* _Try it_: Show all lines from the records below in which the string "September" is present.

__________________________________________________

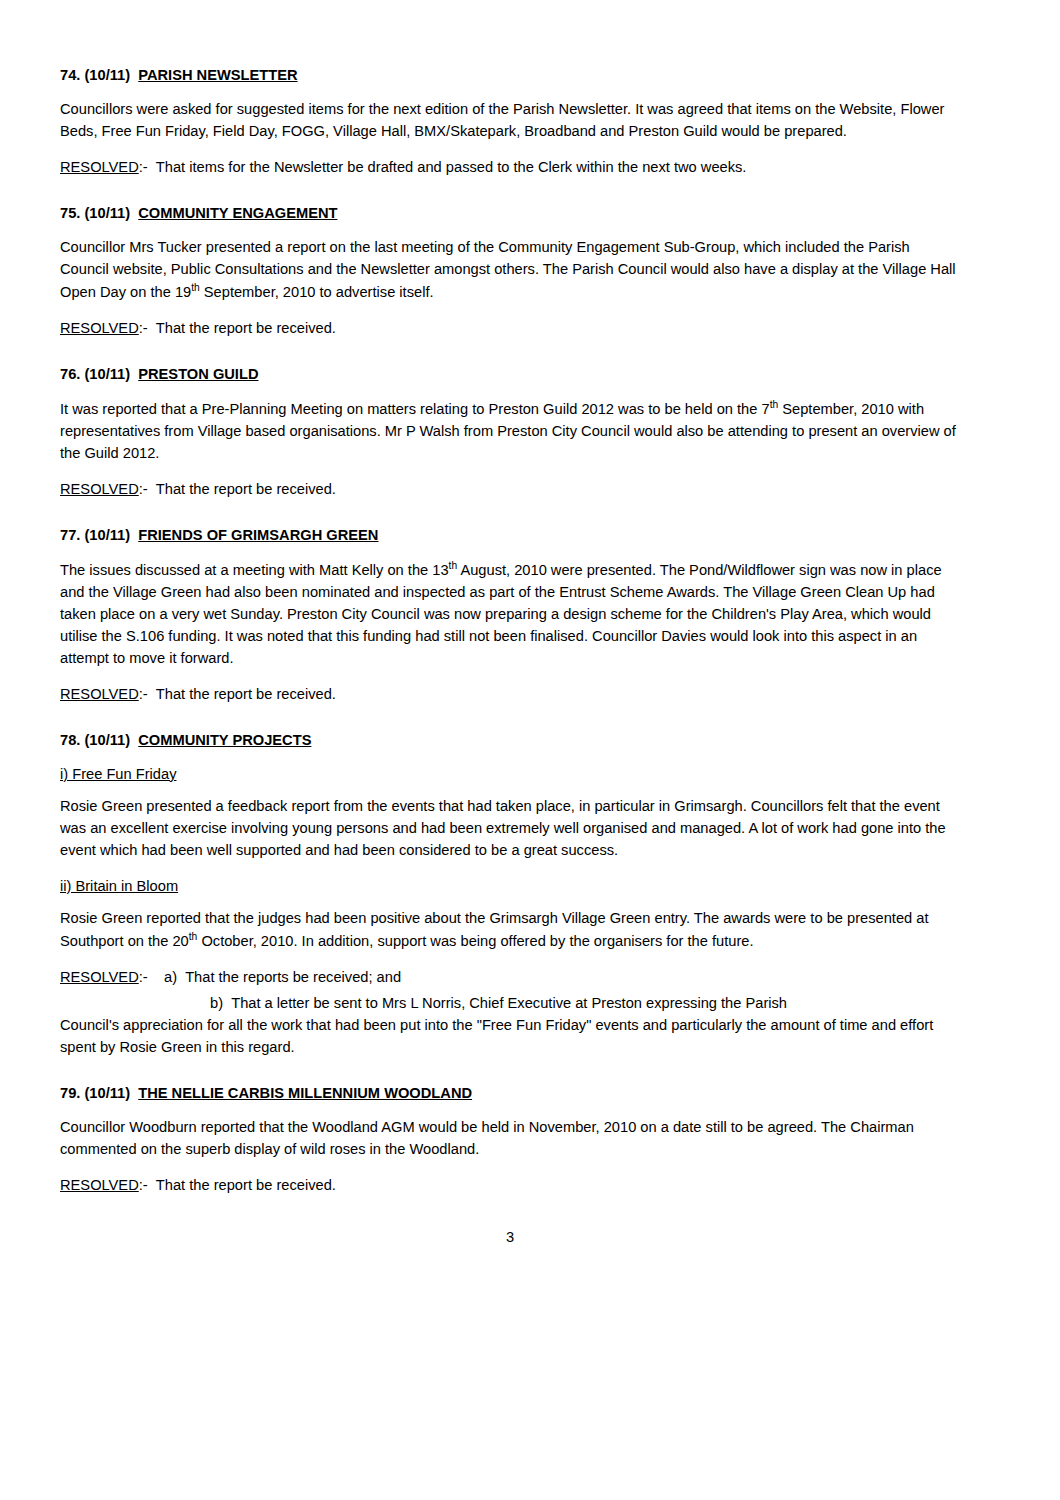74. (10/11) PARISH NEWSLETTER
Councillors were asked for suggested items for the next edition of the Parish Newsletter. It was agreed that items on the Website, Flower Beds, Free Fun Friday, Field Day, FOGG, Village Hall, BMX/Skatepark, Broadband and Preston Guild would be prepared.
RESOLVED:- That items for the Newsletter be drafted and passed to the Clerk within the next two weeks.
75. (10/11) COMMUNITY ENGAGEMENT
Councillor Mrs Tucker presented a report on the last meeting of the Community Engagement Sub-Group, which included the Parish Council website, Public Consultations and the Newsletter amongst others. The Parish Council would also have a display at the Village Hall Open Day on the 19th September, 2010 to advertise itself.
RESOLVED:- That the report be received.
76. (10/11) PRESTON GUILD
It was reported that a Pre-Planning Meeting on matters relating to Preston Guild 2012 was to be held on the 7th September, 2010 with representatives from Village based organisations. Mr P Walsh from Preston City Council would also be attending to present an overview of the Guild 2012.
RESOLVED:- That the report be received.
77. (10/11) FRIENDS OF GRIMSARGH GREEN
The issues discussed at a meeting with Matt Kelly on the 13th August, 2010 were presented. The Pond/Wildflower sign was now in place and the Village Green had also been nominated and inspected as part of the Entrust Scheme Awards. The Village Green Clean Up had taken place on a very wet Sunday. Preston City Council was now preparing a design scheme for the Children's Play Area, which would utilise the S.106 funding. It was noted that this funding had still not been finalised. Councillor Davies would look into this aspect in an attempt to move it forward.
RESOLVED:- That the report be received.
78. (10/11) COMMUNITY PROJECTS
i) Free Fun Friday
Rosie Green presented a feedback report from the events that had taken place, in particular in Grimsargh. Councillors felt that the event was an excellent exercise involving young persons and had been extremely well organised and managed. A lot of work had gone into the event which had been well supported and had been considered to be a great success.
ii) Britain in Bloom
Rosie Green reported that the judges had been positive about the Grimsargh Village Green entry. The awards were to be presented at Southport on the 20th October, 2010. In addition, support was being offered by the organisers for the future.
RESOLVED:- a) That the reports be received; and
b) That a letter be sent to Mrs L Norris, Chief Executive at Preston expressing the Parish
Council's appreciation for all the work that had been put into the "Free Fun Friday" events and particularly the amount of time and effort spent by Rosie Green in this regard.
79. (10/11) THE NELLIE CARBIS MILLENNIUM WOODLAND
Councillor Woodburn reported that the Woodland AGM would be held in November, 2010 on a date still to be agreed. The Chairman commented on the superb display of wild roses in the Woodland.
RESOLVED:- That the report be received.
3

__________________________________________________

* _Task result_:
Councillor Mrs Tucker presented a report on the last meeting of the Community Engagement Sub-Group, which included the Parish Council website, Public Consultations and the Newsletter amongst others. The Parish Council would also have a display at the Village Hall Open Day on the 19th September, 2010 to advertise itself.
It was reported that a Pre-Planning Meeting on matters relating to Preston Guild 2012 was to be held on the 7th September, 2010 with representatives from Village based organisations. Mr P Walsh from Preston City Council would also be attending to present an overview of the Guild 2012.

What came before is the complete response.